* YOUR ASSIGNMENT *
Continue the Kidd v. Dunn court opinion below, picking up right after its final sentence.

* EXTRACT *
Kidd v. Dunn

499 S.W.2d 898 | Tenn. Ct. App. | 1973

OPINION

COOPER, Presiding Judge (E. S.).

This is an appeal from a judgment, based on a jury’s verdict, dismissing a wrongful death action.

Kenneth Kidd and his wife, Ruth Kidd, parents of Donna Faye Kidd, brought suit against Cecil Dunn for damages resulting *899from the death of their daughter in an accident which occurred on June 12, 1970.

Plaintiffs’ daughter, then fifteen years of age, was killed while riding as an invited guest in a truck owned and driven by the defendant. Plaintiffs charged in their complaint that the defendant negligently operated his truck off the road and down an embankment.

By third party complaint, Cecil Dunn made the First Baptist Church of Alcoa a defendant on the theory that, at the time of the accident, Mr. Dunn was the agent of the Church.

Both Dunn and the Church filed answers denying negligence in the operation of the truck, and averring that the accident was caused by the “caving in” of the road under the weight of the truck and passengers.

On trial, the jury returned a verdict in favor of the defendants and judgment was entered dismissing plaintiffs’ suit.

Plaintiffs have appealed, insisting there was no material evidence to support the verdict of the jury, and that the trial judge committed error in instructing the jury, particularly as to the party on whom rests the ultimate burden of proof under the doctrine of res ipsa loquitur. The plaintiff sought to have the trial judge instruct the jury that the effect of the doctrine is to shift “the ultimate burden of proof to defendant and requires him to prove by a preponderance of all the evidence that the injury was not caused by his negligence,” citing Hudson v. Stepp, 54 Tenn.App. 640, 393 S.W.2d 301.

[Entries drawn from a collection]

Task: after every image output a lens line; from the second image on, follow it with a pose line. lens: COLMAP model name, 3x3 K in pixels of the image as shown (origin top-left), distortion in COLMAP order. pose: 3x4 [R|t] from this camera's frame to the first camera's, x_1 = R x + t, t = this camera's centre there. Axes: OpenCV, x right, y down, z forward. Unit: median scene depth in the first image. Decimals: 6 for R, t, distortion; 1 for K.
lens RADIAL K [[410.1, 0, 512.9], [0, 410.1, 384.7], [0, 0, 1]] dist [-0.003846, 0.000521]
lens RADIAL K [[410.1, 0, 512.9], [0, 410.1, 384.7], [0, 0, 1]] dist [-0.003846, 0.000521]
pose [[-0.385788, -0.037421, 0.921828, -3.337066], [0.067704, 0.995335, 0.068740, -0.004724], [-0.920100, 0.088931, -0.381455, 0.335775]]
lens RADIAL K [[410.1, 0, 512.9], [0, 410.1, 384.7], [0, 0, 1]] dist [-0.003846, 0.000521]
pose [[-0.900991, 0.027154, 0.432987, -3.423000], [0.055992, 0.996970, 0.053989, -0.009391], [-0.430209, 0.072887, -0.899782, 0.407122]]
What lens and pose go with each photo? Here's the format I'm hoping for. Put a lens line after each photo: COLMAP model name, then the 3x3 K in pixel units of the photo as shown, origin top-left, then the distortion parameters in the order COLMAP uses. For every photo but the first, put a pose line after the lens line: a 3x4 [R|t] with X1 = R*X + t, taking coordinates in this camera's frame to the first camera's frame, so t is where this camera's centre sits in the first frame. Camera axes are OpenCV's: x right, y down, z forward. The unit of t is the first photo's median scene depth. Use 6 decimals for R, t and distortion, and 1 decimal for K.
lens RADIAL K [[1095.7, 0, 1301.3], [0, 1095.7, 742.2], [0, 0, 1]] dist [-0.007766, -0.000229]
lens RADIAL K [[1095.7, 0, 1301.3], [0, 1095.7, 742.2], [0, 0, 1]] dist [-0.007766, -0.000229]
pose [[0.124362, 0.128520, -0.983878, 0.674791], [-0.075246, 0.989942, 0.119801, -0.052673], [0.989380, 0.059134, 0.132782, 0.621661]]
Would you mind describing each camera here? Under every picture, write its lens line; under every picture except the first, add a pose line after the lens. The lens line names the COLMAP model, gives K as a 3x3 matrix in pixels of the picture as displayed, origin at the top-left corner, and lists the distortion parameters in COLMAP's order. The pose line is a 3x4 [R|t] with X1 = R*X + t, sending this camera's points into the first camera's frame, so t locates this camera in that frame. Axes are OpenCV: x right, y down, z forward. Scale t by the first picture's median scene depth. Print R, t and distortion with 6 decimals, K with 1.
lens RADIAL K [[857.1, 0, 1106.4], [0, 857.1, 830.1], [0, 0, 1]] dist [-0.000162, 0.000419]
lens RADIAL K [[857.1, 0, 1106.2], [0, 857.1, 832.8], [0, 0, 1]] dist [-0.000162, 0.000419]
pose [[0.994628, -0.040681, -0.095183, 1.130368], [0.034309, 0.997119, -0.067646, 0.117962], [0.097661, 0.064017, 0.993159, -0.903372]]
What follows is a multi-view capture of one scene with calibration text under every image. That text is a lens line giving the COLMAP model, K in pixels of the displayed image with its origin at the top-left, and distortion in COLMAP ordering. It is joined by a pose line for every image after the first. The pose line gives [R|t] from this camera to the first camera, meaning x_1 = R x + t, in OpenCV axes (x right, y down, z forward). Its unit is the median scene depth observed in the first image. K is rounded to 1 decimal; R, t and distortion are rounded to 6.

* RESPONSE AREA *
The court did not undertake to hold in the Stepp case, supra, that the procedural effect of the doctrine of res ipsa loquitur was to shift the ultimate burden of proof to the defendant, for it was not an issue in the case. The court intended merely to point out the several positions taken by courts in the past as to the procedural effect of the doctrine as did the court in Sullivan v. Crabtree, 36 Tenn.App. 469, 258 S.W.2d 782, which was quoted in the Stepp case.

The classic statement of the doctrine of res ipsa loquitur is found in the English case of Scott v. London, etc. Docks Co., 3 H & C 596, 601 Reprint 665, as follows:

“It is an established rule, known as the doctrine of res ipsa loquitur, that, where the thing which caused the injury complained of is shown to be under the management of defendant or his servants and the accident is such as in the ordinary course of things does not happen if those who have its management or control use proper care, it affords reasonable evidence, in the absence of explanation by defendant, that the accident arose from want of due care.” 65A C. J.S. Negligence § 220.2, p. 512.

In Sullivan v. Crabtree, 36 Tenn.App. 469, 258 S.W.2d 782, it is pointed out by the court that “in the principle of proof employed, a case of res ipsa loquitur does not differ from an ordinary case of circumstantial evidence.” When the prerequisites of the doctrine are met the ultimate burden of proof does not shift from the plaintiff to the defendant; but, the defendant is required to go forward with his explanatory evidence. Ford v. Roddy Manufacturing Company, 60 Tenn.App. 495, 448 S.W.2d 433; Lewis v. Casenburg, 157 Tenn. 187, 7 S.W.2d 808. Whether the explanatory evidence is sufficient to rebut the inference of negligence arising out of the facts of the occurrence is, in the ordinary case, for the jury to determine.

“The weight of the explanation by the defendant, like the weight of the inference raised for the plaintiff, is for the determination of the jury. Casenburg v. Lewis (1931) 163 Tenn. 163, 40 S.W.2d 1038; 65 A C.J.S. Negligence § 220.20, p. 596.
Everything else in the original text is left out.